Dio ci ha rivelato il suo Amore, la Madonna ha dato carne a questo Amore, divenendone l’umile serva. Per credere a questo amore e dargli carne abbiamo bisogno di un luogo, che è la Chiesa. Il tempio della potenza umana è il lavoro, il tempio di Dio è il credente, pietra viva impiegata nella costruzione dell’edificio spirituale (cfr 1 Pt 2,5).
In un edificio una pietra sostiene l’altra, perché si mette una pietra sopra l’altra e chi sostiene un altro è a sua volta sostenuto da un altro. Così, proprio così nella santa Chiesa ciascuno sostiene ed è sostenuto. I più vicini si sostengono a vicenda, e così si innalza l’edificio della carità”(San Gregorio Magno, Omelie su Ezechiele, 2,1,5), che è vissuta, celebrata, edificata nel Duomo e in ogni chiesa del mondo.
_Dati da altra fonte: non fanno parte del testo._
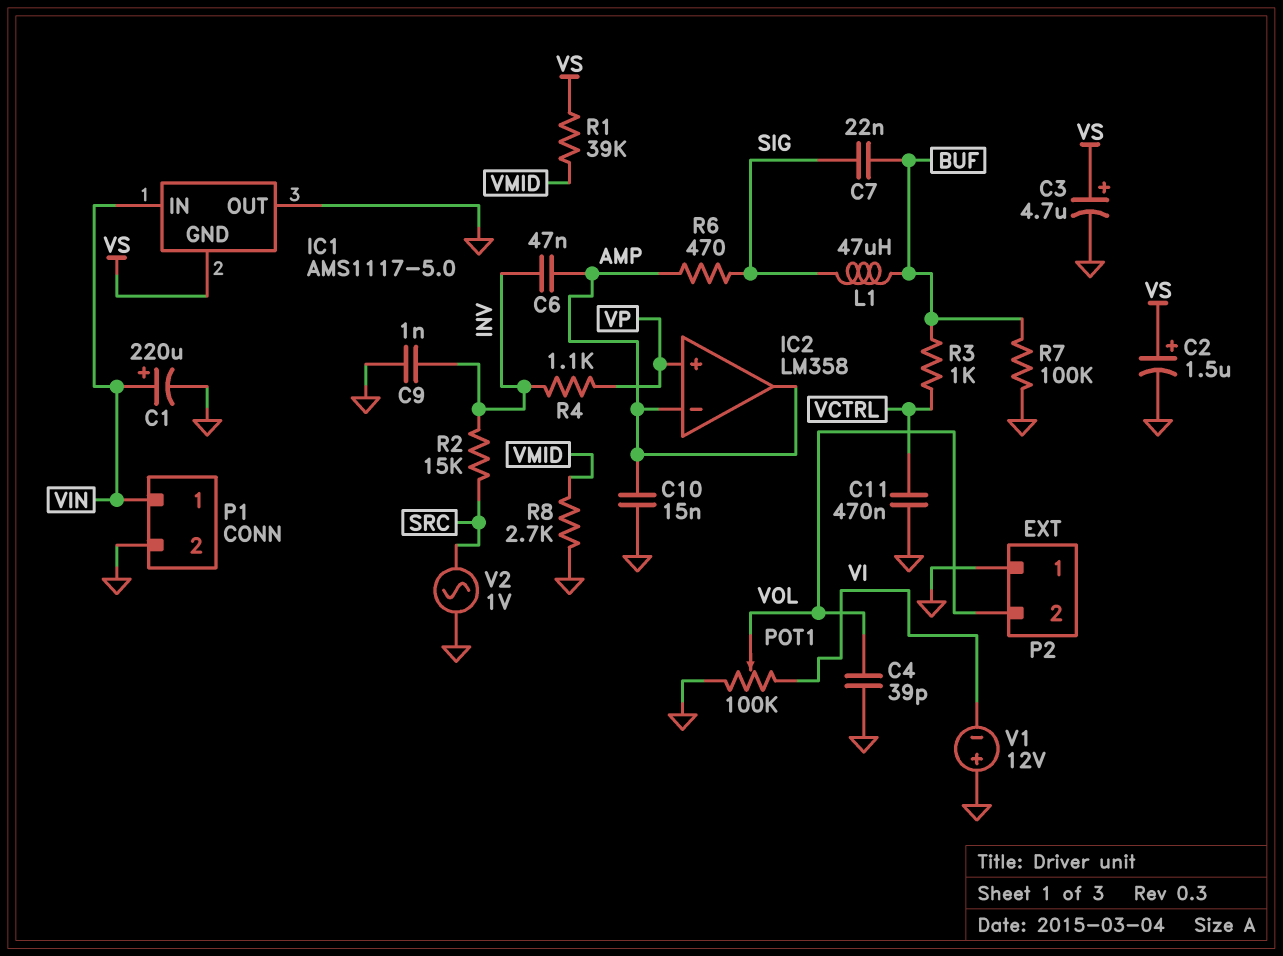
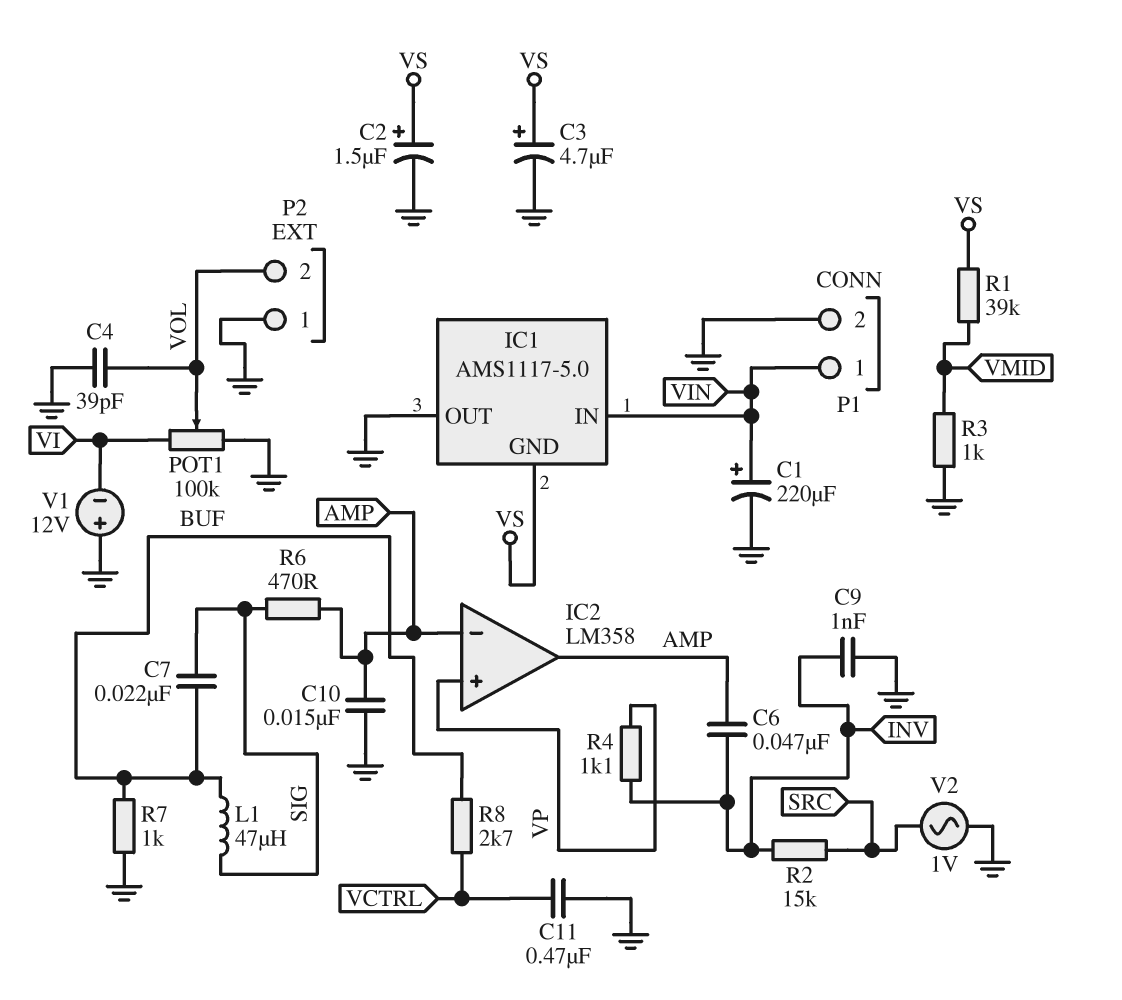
R3: 1k (BUF, VCTRL) -> 1k (GND, VMID)
R7: 100k (BUF, GND) -> 1k (BUF, GND)
R8: 2.7k (GND, VMID) -> 2.7k (BUF, VCTRL)

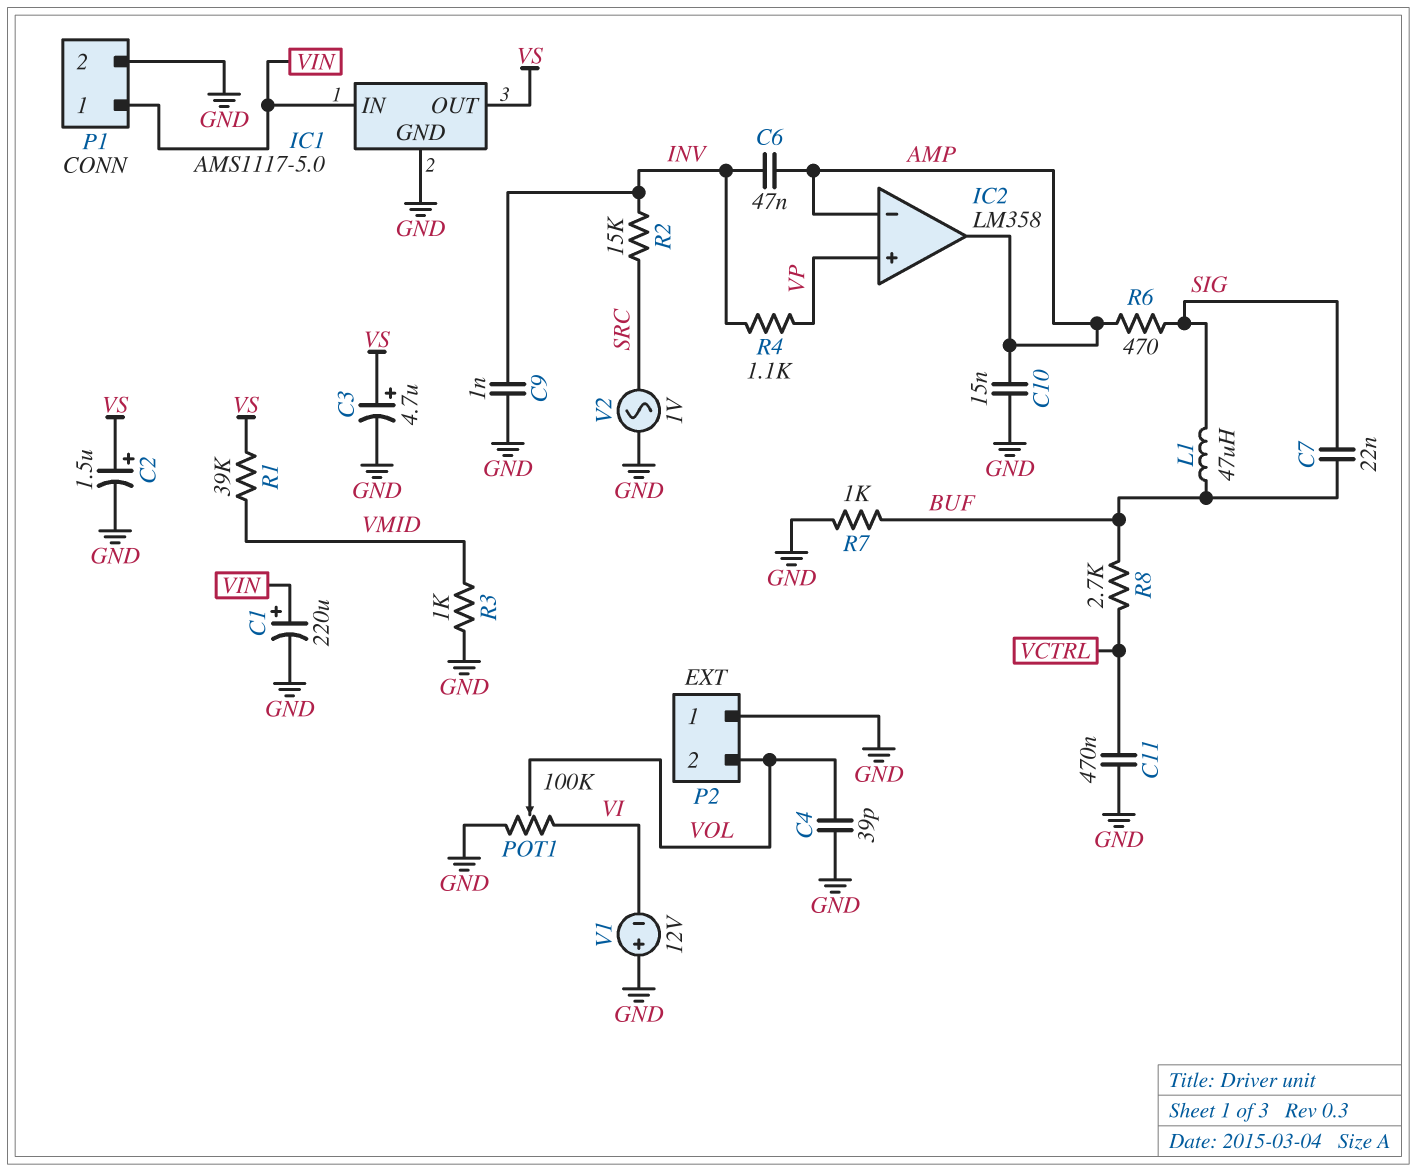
IC1 pin GND: VS -> GND
IC1 pin OUT: GND -> VS

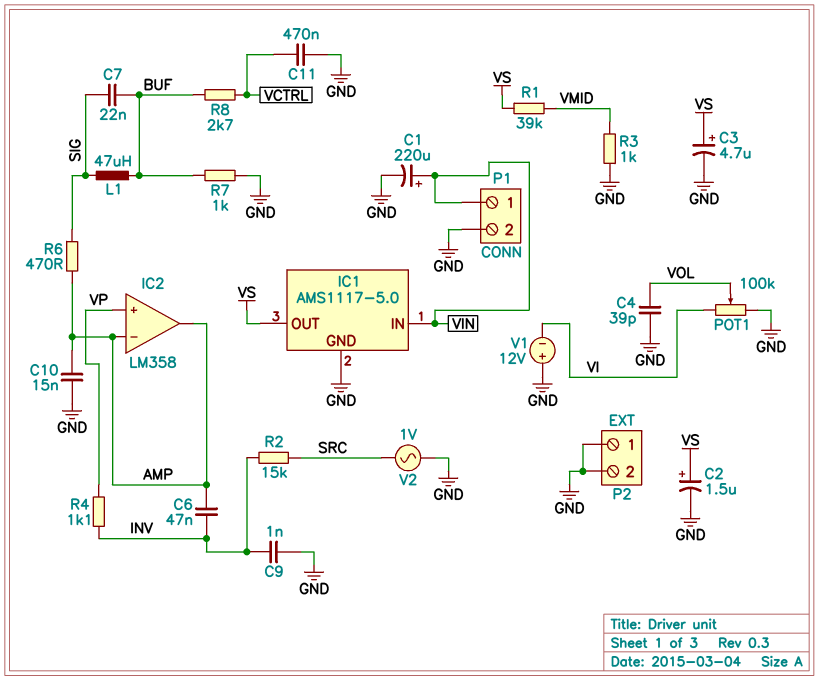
P2 pin 2: VOL -> GND

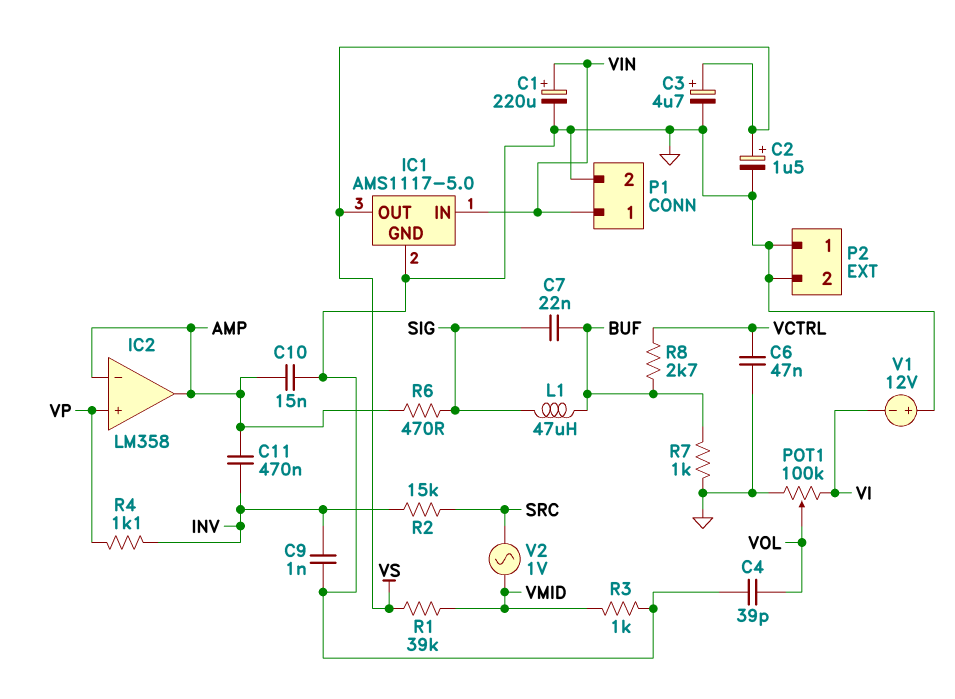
C6: 47nF (AMP, INV) -> 47nF (GND, VCTRL)
C11: 470nF (GND, VCTRL) -> 470nF (AMP, INV)
V2: AC 1V (GND, SRC) -> AC 1V (SRC, VMID)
Nelle chiese, cattedrali o parrocchiali che siano, si ascolta Dio, si loda Dio, si contempla Dio e si diventa “teologi” non tanto perché si parla di Dio, ma perché ciascuno di noi diventa una parola di Dio, una pietra vivente della Chiesa, Casa di Dio, dove la fede è imparata, celebrata e praticata in una trama di fraternità e di condivisione. “Il primo amore è desiderare la verità per chi si ama” (Luigi Giussani) e fargliela incontrare nella Chiesa.


Consigli pratici:
  1. Recitare l’Angelus Domini al mattino, per ricordare il sì di Maria Vergine alla Risurrezione, a mezzogiorno per dire di sì a Cristo in Croce, alla sera per far nascere in noi Cristo, come Betlemme.
  2. Meditare l’inno di dedicazione della Chiesa “Christe cunctorum”, magari con l’aiuto del commento fatto da Mons. Luigi Giussani, per es., in Il tempo e il tempio. Dio e l’uomo, Milano 1995, pp. 128.